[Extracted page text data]

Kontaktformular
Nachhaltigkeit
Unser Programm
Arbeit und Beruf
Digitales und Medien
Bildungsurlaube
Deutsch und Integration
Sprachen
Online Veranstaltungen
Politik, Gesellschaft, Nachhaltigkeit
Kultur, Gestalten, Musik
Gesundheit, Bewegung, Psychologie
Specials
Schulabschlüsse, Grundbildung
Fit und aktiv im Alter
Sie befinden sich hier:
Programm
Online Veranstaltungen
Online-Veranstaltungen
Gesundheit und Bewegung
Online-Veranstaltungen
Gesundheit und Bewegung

__Task directions__. The required result is a verbatim copy of all the entries.

__Exercise output__.
Kontaktformular
Nachhaltigkeit
Unser Programm
Arbeit und Beruf
Digitales und Medien
Bildungsurlaube
Deutsch und Integration
Sprachen
Online Veranstaltungen
Politik, Gesellschaft, Nachhaltigkeit
Kultur, Gestalten, Musik
Gesundheit, Bewegung, Psychologie
Specials
Schulabschlüsse, Grundbildung
Fit und aktiv im Alter
Sie befinden sich hier:
Programm
Online Veranstaltungen
Online-Veranstaltungen
Gesundheit und Bewegung
Online-Veranstaltungen
Gesundheit und Bewegung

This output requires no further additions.